→ ЗАДАНИЕ
Перепишите весь список строка за строкой, ничего не меняя, но без отметок о картинках.

→ ВЫДЕРЖКА ИЗ СПИСКА
▶
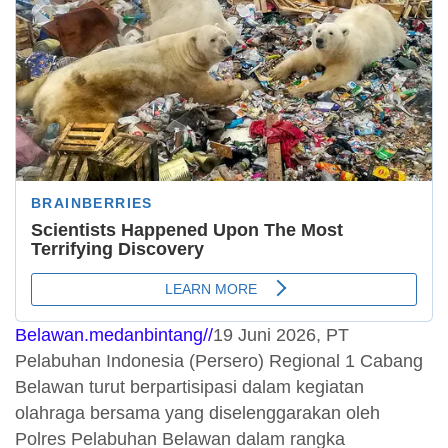
Belawan.medanbintang//
19 Juni 2026, PT
Pelabuhan Indonesia (Persero) Regional 1 Cabang
Belawan turut berpartisipasi dalam kegiatan
olahraga bersama yang diselenggarakan oleh
Polres Pelabuhan Belawan dalam rangka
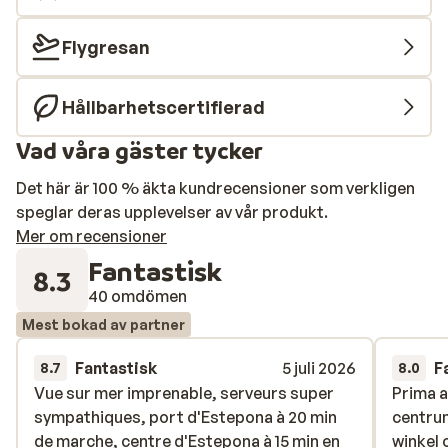
familjemedlemmarna medan äldre hellre söker upp
utbudet i spaavdelningen eller går till gymmet.
Flygresan
Stranden är alldeles intill om det är en promenad i
vattenbrynet eller ett havsbad som hellre lockar för
Hållbarhetscertifierad
dagen. Vackert och välsmakande är orden som
beskriver restaurangens måltider. Showcooking ger
Vad våra gäster tycker
dig möjlighet att se när din mat tillagas. Här både äter
och dricker du gott och hälsosamma alternativ finns
Det här är 100 % äkta kundrecensioner som verkligen
att välja.
speglar deras upplevelser av vår produkt.
Mer om recensioner
Fantastisk
8.3
40 omdömen
Mest bokad av partner
Fantastisk
5 juli 2026
F
8.7
8.0
Vue sur mer imprenable, serveurs super
Vue sur mer imprenable, serveurs super
Prima a
Prima a
sympathiques, port d'Estepona à 20 min
sympathiques, port d'Estepona à 20 min
centru
centru
de marche, centre d'Estepona à 15 min en
de marche, centre d'Estepona à 15 min en
winkel 
winkel 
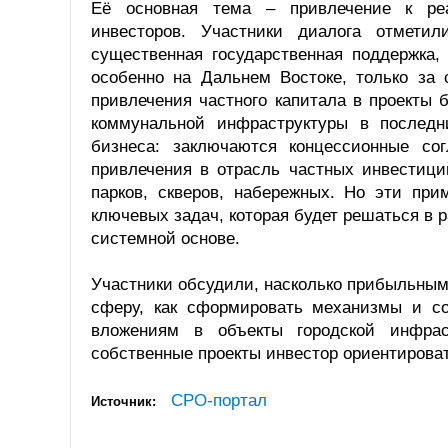
Её основная тема – привлечение к ре
инвесторов. Участники диалога отметил
существенная государственная поддержка,
особенно на Дальнем Востоке, только за 
привлечения частного капитала в проекты
коммунальной инфраструктуры в последн
бизнеса: заключаются концессионные со
привлечения в отрасль частных инвестици
парков, скверов, набережных. Но эти пр
ключевых задач, которая будет решаться в 
системной основе.
Участники обсудили, насколько прибыльным
сферу, как сформировать механизмы и с
вложениям в объекты городской инфра
собственные проекты инвестор ориентироват
СРО-портал
Источник:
◀
→ ОТВЕТ
Belawan.medanbintang//
19 Juni 2026, PT
Pelabuhan Indonesia (Persero) Regional 1 Cabang
Belawan turut berpartisipasi dalam kegiatan
olahraga bersama yang diselenggarakan oleh
Polres Pelabuhan Belawan dalam rangka
familjemedlemmarna medan äldre hellre söker upp
utbudet i spaavdelningen eller går till gymmet.
Flygresan
Stranden är alldeles intill om det är en promenad i
vattenbrynet eller ett havsbad som hellre lockar för
Hållbarhetscertifierad
dagen. Vackert och välsmakande är orden som
beskriver restaurangens måltider. Showcooking ger
Vad våra gäster tycker
dig möjlighet att se när din mat tillagas. Här både äter
och dricker du gott och hälsosamma alternativ finns
Det här är 100 % äkta kundrecensioner som verkligen
att välja.
speglar deras upplevelser av vår produkt.
Mer om recensioner
Fantastisk
8.3
40 omdömen
Mest bokad av partner
Fantastisk
5 juli 2026
F
8.7
8.0
Vue sur mer imprenable, serveurs super
Vue sur mer imprenable, serveurs super
Prima a
Prima a
sympathiques, port d'Estepona à 20 min
sympathiques, port d'Estepona à 20 min
centru
centru
de marche, centre d'Estepona à 15 min en
de marche, centre d'Estepona à 15 min en
winkel 
winkel 
Её основная тема – привлечение к ре
инвесторов. Участники диалога отметил
существенная государственная поддержка,
особенно на Дальнем Востоке, только за 
привлечения частного капитала в проекты
коммунальной инфраструктуры в последн
бизнеса: заключаются концессионные со
привлечения в отрасль частных инвестици
парков, скверов, набережных. Но эти пр
ключевых задач, которая будет решаться в 
системной основе.
Участники обсудили, насколько прибыльным
сферу, как сформировать механизмы и с
вложениям в объекты городской инфра
собственные проекты инвестор ориентироват
СРО-портал
Источник:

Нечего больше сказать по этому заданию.